Derrickson:  If it does well, we would like it to be a franchise.  I think there are a lot of ways to go.  What we’ll do is something original.  We don’t want to do here’s the box in another house.  We don’t want to make the same movie over and over again.  We have other things we are working on, we have written, we have a sci-fi script that we have the first draft of, and we have other project that we are developing, we have another project at IM global that we’re working on, so we’re busy.

Clint: And your(Cargill) book is…

Cargill: Dreams and Shadows.  It comes out in February from Harper Collins.  I’m really proud of it.

Clint: What genre?

Cargill: It’s dark fantasy.  Urban fantasy. Little horror spattered in but mostly fantasy.   The story of two boy that are brought together by supernatural means when they’re kids and how the events of their childhood ultimately affect and screw up their lives.  And that’s coming out shortly.

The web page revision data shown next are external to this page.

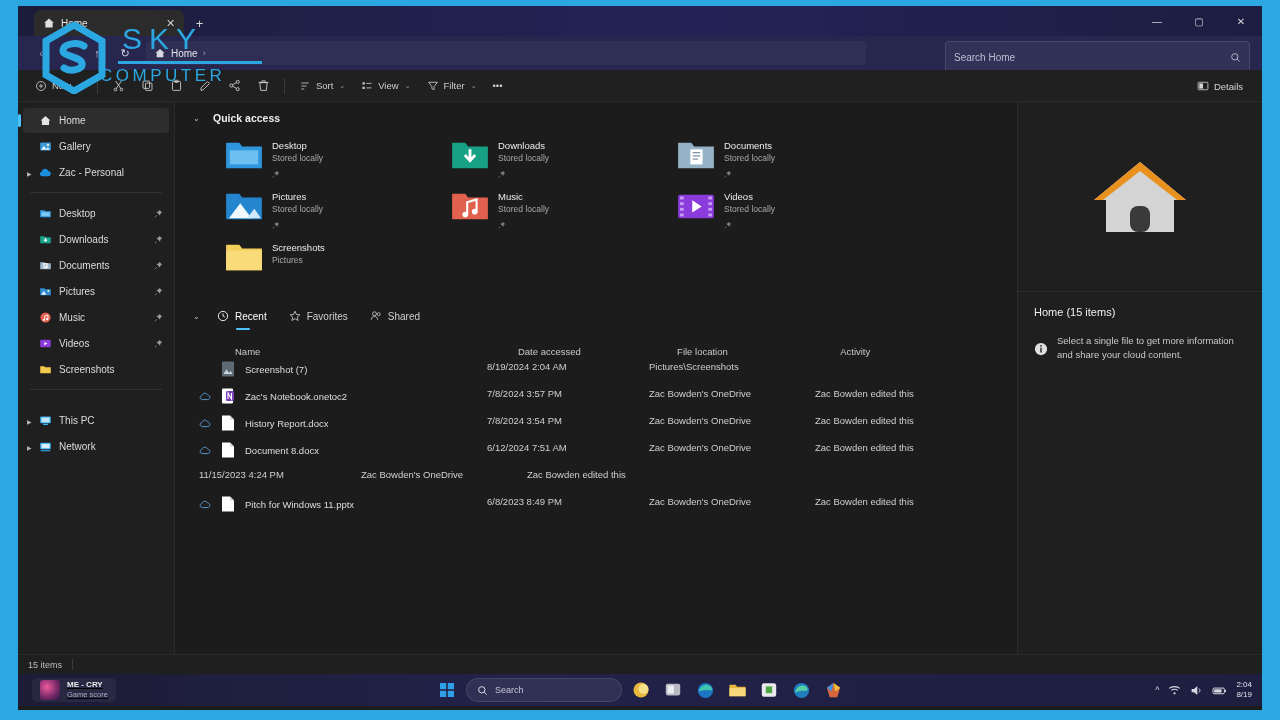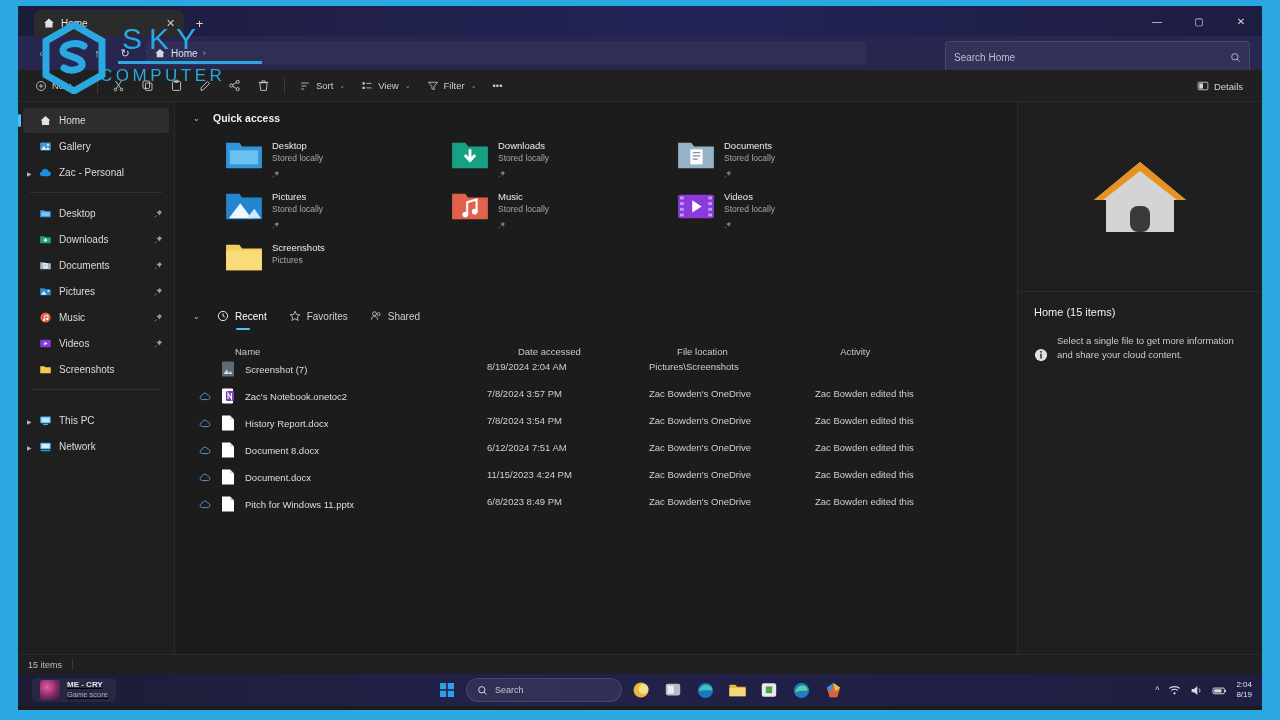--- a/index.html
+++ b/index.html
@@ -203,21 +203,21 @@
     border-left: 1px solid #2b2b2b;
     display: flex; flex-direction: column;
   }
   .dp-preview {
     height: 190px; display: flex; align-items: center; justify-content: center;
     border-bottom: 1px solid #2b2b2b;
   }
   .dp-body { padding: 14px 16px; }
   .dp-title { font-size: 11px; color: #f0f0f0; margin-bottom: 16px; }
   .dp-info {
-    display: flex; gap: 9px; align-items: flex-end;
+    display: flex; gap: 9px; align-items: center;
   }
   .dp-info-ico { width: 14px; height: 14px; flex: none; margin-top: 1px; }
   .dp-info-txt { font-size: 9.5px; color: #cacaca; line-height: 14px; }
   
   .statusbar {
     height: 20px; background: #1f1f1f; border-top: 1px solid #2b2b2b;
     display: flex; align-items: center; gap: 10px;
     padding: 0 10px; font-size: 9px; color: #bdbdbd;
   }
   .sb-sep { width:1px; height:11px; background:#3a3a3a; }
@@ -744,30 +744,20 @@
                 <path d="M9 0.5 V4.5 H13" fill="#d8d8d8"></path>
               </svg>
               <span class="fname">Document 8.docx</span>
             </div>
             <div class="c-date">6/12/2024 7:51 AM</div>
             <div class="c-loc">Zac Bowden's OneDrive</div>
             <div class="c-act">Zac Bowden edited this</div>
           </div>
 
           <div class="row">
-            <div class="c-name">
-              <svg class="cloud-ico" viewBox="0 0 16 16">
-                <path d="M4.5 11.8 C2.6 11.8 1.4 10.6 1.4 9.2 C1.4 8 2.4 7 3.6 6.9 C3.9 5.2 5.4 3.9 7.2 3.9 C8.7 3.9 10 4.9 10.6 6.2 C12.1 6.3 13.4 7.5 13.4 9.1 C13.4 10.6 12.2 11.8 10.7 11.8 Z" fill="none" stroke="#5b9bd5" stroke-width="1.2"></path>
-              </svg>
-              <svg class="file-ico" viewBox="0 0 14 16">
-                <path d="M1 0.5 H9 L13 4.5 V15.5 H1 Z" fill="#ffffff"></path>
-                <path d="M9 0.5 V4.5 H13" fill="#d8d8d8"></path>
-              </svg>
-              <span class="fname">Document.docx</span>
-            </div>
             <div class="c-date">11/15/2023 4:24 PM</div>
             <div class="c-loc">Zac Bowden's OneDrive</div>
             <div class="c-act">Zac Bowden edited this</div>
           </div>
 
           <div class="row">
             <div class="c-name">
               <svg class="cloud-ico" viewBox="0 0 16 16">
                 <path d="M4.5 11.8 C2.6 11.8 1.4 10.6 1.4 9.2 C1.4 8 2.4 7 3.6 6.9 C3.9 5.2 5.4 3.9 7.2 3.9 C8.7 3.9 10 4.9 10.6 6.2 C12.1 6.3 13.4 7.5 13.4 9.1 C13.4 10.6 12.2 11.8 10.7 11.8 Z" fill="none" stroke="#5b9bd5" stroke-width="1.2"></path>
               </svg>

Clint: What other movies would you say influenced this (Sinister)?  I know you had mentioned the some older horror.  Anything more current?  Or mostly older….

Derrickson: We were mostly pulling from older films.  Do you remember the films I talked about (from the Q&A the previous night)?

Clint:  The OmenThe Shining.

Cargill: The Changeling.

Derrickson: You know, also visually Klute was the biggest influence on the look of the film.  I gave a copy of that to the DP, Gordon Willis’ black photography.  The darkness in that is so dark and so much of the frame is dark.  I really liked that.  So that was a big influence.  Did I mention Blow Out last night?

Clint: You did.  Definitely.  It’s all over the place.

Cargill:  One of the biggest things in modern film that had an effect on us, we talked a lot about not wanting to borrow from a lot of other modern films.  We wanted to try to feel like our own thing.  There were times when we had an element and we were like why don’t we do this?  Because that’s in The Ring.  Or that’s straight out of Let the Right One In.  We wanted to stay really away from that.  So we avoided a lot of those elements that wouldn’t feel fresh or that we were borrowing.

Derrickson: I think the only modern real influence was the entire assistance of the found footage genre.  And wanting to build on top of that, which was to make a film not really about the film, but about the guy who finds the found footage.  That just seemed to make sense.  That being the next evolution, or A evolution of the genre.

Clint:  I definitely think that found footage films, to me, aren’t that appealing, but the stuff that is being done with them right now.

Derrickson:  It’s getting interesting

Clint: It is.

Derrickson: I thought the same thing.

Clint: V/H/S I loved.

Derrickson:  I think that once you abandon just the simple gimmick of it and try to…

Clint: Make something different.

Derrickson:  Make something different with it.  And make something where you’re not constantly tripping over the logic of it.  Why are we still shooting and that kind of thing.  You can make some interesting stuff.

Clint: Do you have anything else you want to say?

Cargill:  We hope people enjoy it.  We really, I mean we really hope it scares people.  Above all, we set out to make an entertaining film, but above all we set out to make a film that we want ….  Ultimately…. You know there are a few people that gave it mixed reviews that said they didn’t like certain elements of it.  But that it was scary.  We consider that…. At the end of the day, if we scared you, then we’ve done our job.  We’ve given you the experience we promised you.  We feel me made something that delivered on that.